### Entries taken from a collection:
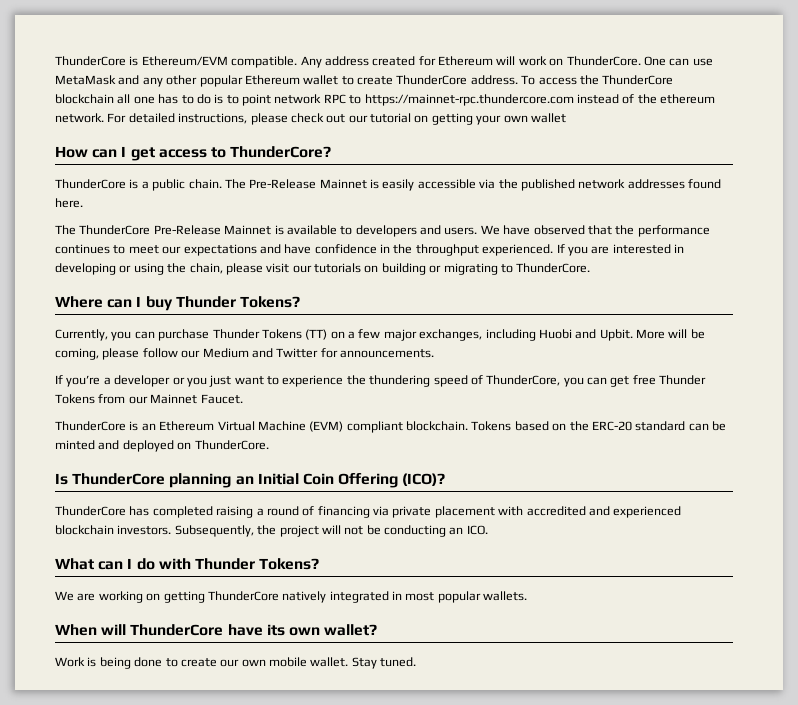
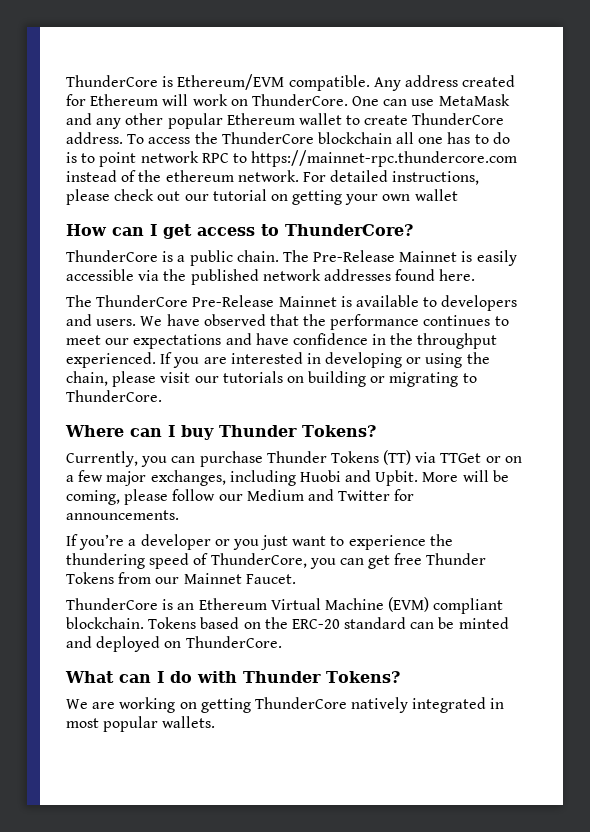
(328, 334) none -> [415,452,501,463] via TTGet or
[55,473,446,488] [55,506,682,518] [55,525,488,537] // Is ThunderCore planning an Initial Coin Offering (ICO)? // ThunderCore has completed raising a round of financing via private placement with accredited and experienced blockchain investors. Subsequently, the project will not be conducting an ICO. -> (282, 642) none
[55,624,378,636] [55,657,417,669] // When will ThunderCore have its own wallet? // Work is being done to create our own mobile wallet. Stay tuned. -> (216, 722) none

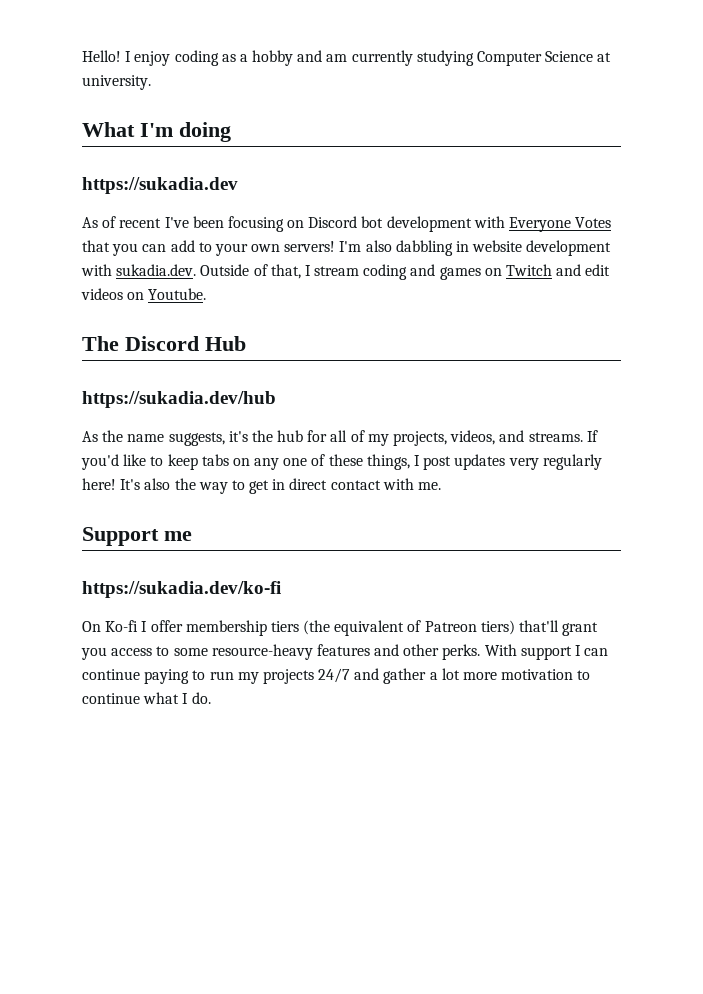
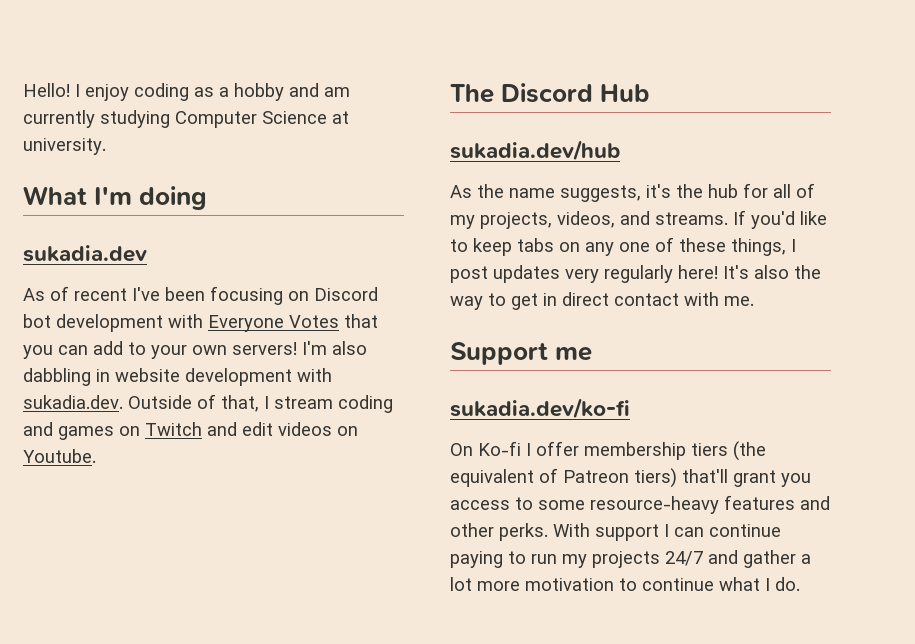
[82,177,238,194] https://sukadia.dev -> [23,245,147,262] sukadia.dev
[82,391,276,408] https://sukadia.dev/hub -> [450,140,620,161] sukadia.dev/hub
[82,581,281,598] https://sukadia.dev/ko-fi -> [450,398,630,419] sukadia.dev/ko-fi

### Exercise:
Scan the entries and show every line in which the word "https" is found.

### Your response:
[82,177,238,194] https://sukadia.dev -> [23,245,147,262] sukadia.dev
[82,391,276,408] https://sukadia.dev/hub -> [450,140,620,161] sukadia.dev/hub
[82,581,281,598] https://sukadia.dev/ko-fi -> [450,398,630,419] sukadia.dev/ko-fi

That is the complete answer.